*SUPPLIED TEXT*
□ □ □ □ □

[SysDeg] Worksharing Framework and its design – Part 3: Prototype for the first version

Long time no see! After one month playing with caching in Spark, I learned many valuable lessons (which will be posted on other blog posts, about Cache Manager and Block Manager of Spark). Our team came back to the  design of the system – spark SQL server. To be honest, i spent too much time on the details instead of focusing on the system design. Many things have happened and that has changed the design at the beginning.

The goal of this design is to make a general and extensible design so people can contribute to it also. During my internship, I will take care of the simplest form of worksharing, which is sharing scan. But, there are many variants of worksharing and we also want our system has those variants, in the future.

I’ll talk about those components and their functions in both client side and server side. The figure below describes the design of SparkSQL Server.

SparkSQL Server and its components

SparkSQL Server and its components

To be easy for understanding, I explain the system with three examples as the following:

*Note: the optimization will be mostly processed on the DAGs, the queries of SparkSQL will be also translated into Spark DAGs, so I will use simple Spark applications without SQL in these examples.

User1:

val input = sc.textFile(“A”)
val errors = input.filter(_.contains(“ERROR”))
errors.saveAsTextFile(“error”)

 User2:

val input = sc.textFile(“A”)
val warnings = input.filter(_.contains(“WARNING”))
warnings.saveAsTextFile(“warn”)

 User3:

val input = sc.textFile(“B”)
val info = input.filter(_.contains(“INFO”))
info.saveAsTextFile(“info”)

 

  • Client side:
    • We will modify the spark-submit command so that it will not send the application to the cluster manager but to the SparkSQL Server, using this option: –master sparksql-server
    • Each client starts it own driver with its own SparkContext. Then, the client can generate its DAG,the DataFrame creation and send those information: DAG, DataFrame generation, SQL Query to the SparkSQL Server.
    • The client needs to send the jar file, because it contains all user defined functions, classes which are very important to reassemble the DAG at server side. It also needs to sends needed information so the SparkSQL Server can reconstruct the DAG and the query. Don’t forget that the query has already been optimized by Catalyst at the client side.
    • Open questions:
      • How does the user obtain feedback about job progress? Scheduling plays an important role so can we have the information about the queueing delay on the SparkSQL Server? So that the user can decide to run the job by themselves or let it done by the SparkSQL Server.
      • How does the user kill the application (before/after it is being executed by the SparkSQL Server)?
      • How and where are Application logs stored for “debugging” (before/after it is being executed by the SparkSQL Server)?
    • So, in this step:
      • Input: Users’ applications (jar files)
      • Output: Jarfile, DAGs, DataFrame creation information, SQL queries are sent to SparkSQL Server. In those example, we have DAG1, DAG2, DAG3
  • Server side:
    • DAG Listener and DAG Queue
      • DAG Listener will accept the clients’ connections and receive DAGs, queries and other information they send. Then, it passes to the DAG Queue, the DAG Queue accepts the information the clients send at the FIFO order. In this component, the full DAG of each user will be built based on the initial DAG, the DataFrame creation information and the query. The DAG Queue has a window with fixed size, after reaching the size of the windows, DAG Queue will send a batch of DAGs (and queries also) into the next components. The window size right now is fix as a constant, it will be changed when we take care of scheduling.

□ □ □ □ □

*DATA BELOW*
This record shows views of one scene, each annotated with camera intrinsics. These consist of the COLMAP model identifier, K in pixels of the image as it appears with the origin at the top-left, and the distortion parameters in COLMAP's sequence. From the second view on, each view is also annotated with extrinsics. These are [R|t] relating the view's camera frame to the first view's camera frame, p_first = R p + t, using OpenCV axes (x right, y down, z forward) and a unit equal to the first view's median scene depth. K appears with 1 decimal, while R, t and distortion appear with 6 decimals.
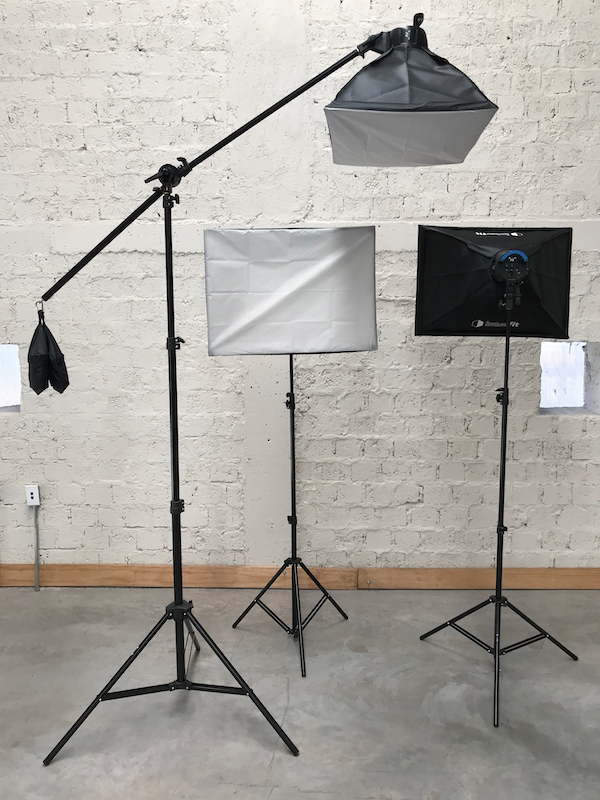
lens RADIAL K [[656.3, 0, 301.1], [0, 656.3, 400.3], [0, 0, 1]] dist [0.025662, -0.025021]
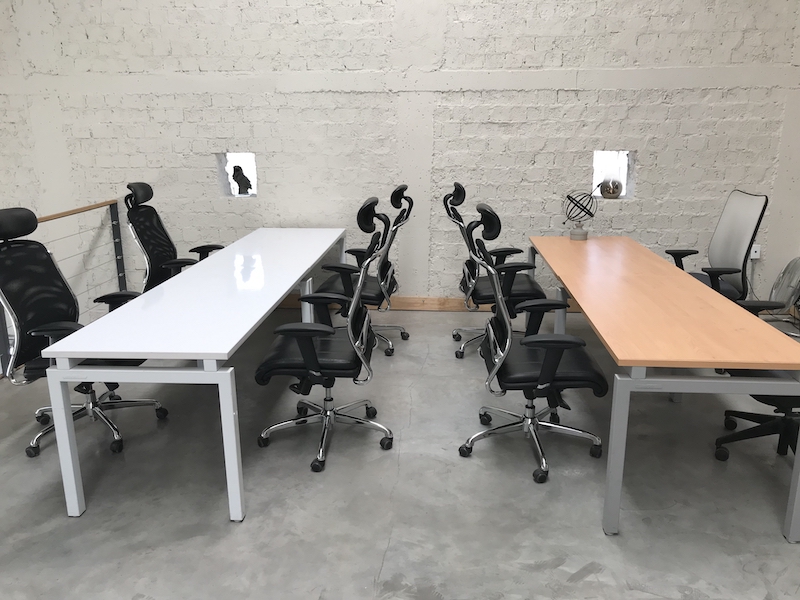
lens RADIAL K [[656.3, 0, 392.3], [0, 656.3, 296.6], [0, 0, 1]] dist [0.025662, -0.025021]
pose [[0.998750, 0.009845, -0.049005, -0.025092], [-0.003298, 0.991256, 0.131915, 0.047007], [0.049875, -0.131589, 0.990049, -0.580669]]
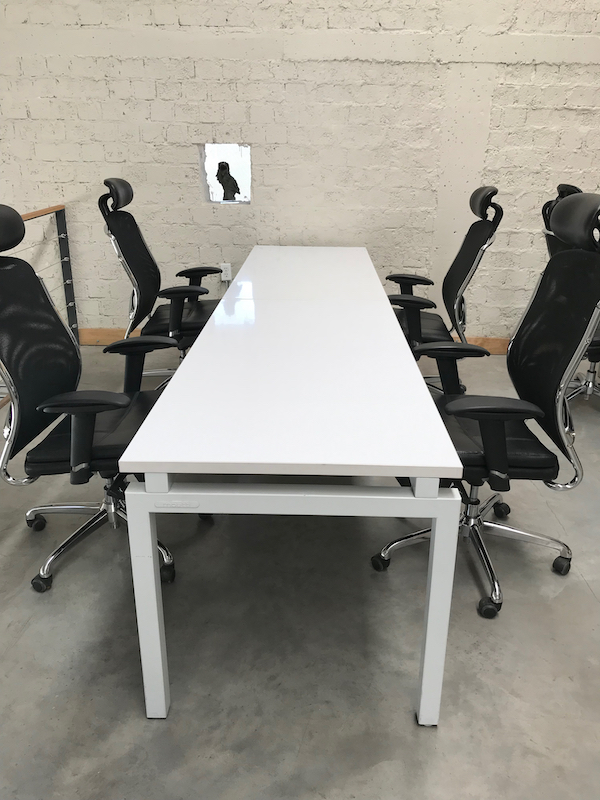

□ □ □ □ □

*DIRECTIONS*
1. Decide whether each statement below agrees with the SparkSQL Server design post. Answer yes or no for each, and quote the words of the post that decide it.
(a) During the internship, the author will handle only sharing scan, the simplest form of worksharing.
(b) The DAG Queue accepts the information that clients send in last-in, first-out order.
(c) Catalyst optimizes the query on the server side.
2. Reproduce the stretch of the SparkSQL Server design post from "The goal of" through "of SparkSQL Server." without any changes.
3. Rewrite the paragraph of the SparkSQL Server design post that begins "DAG Listener will accept the clients’ connections" as a bulleted list, keeping its main facts.

*REPLIES*
1.
(a) Yes: "During my internship, I will take care of the simplest form of worksharing, which is sharing scan."
(b) No: "the DAG Queue accepts the information the clients send at the FIFO order"
(c) No: "the query has already been optimized by Catalyst at the client side"

2.
The goal of this design is to make a general and extensible design so people can contribute to it also. During my internship, I will take care of the simplest form of worksharing, which is sharing scan. But, there are many variants of worksharing and we also want our system has those variants, in the future.

I’ll talk about those components and their functions in both client side and server side. The figure below describes the design of SparkSQL Server.

3.
- The DAG Listener accepts client connections, receives the DAGs, queries and other information the clients send, and passes them to the DAG Queue.
- The DAG Queue accepts this information in FIFO order.
- Each user's full DAG is built in this component from the initial DAG, the DataFrame creation information and the query.
- The DAG Queue has a fixed-size window. Once the window is full, the queue sends a batch of DAGs and queries to the next components.
- The window size is currently a constant. It will be changed when scheduling is addressed.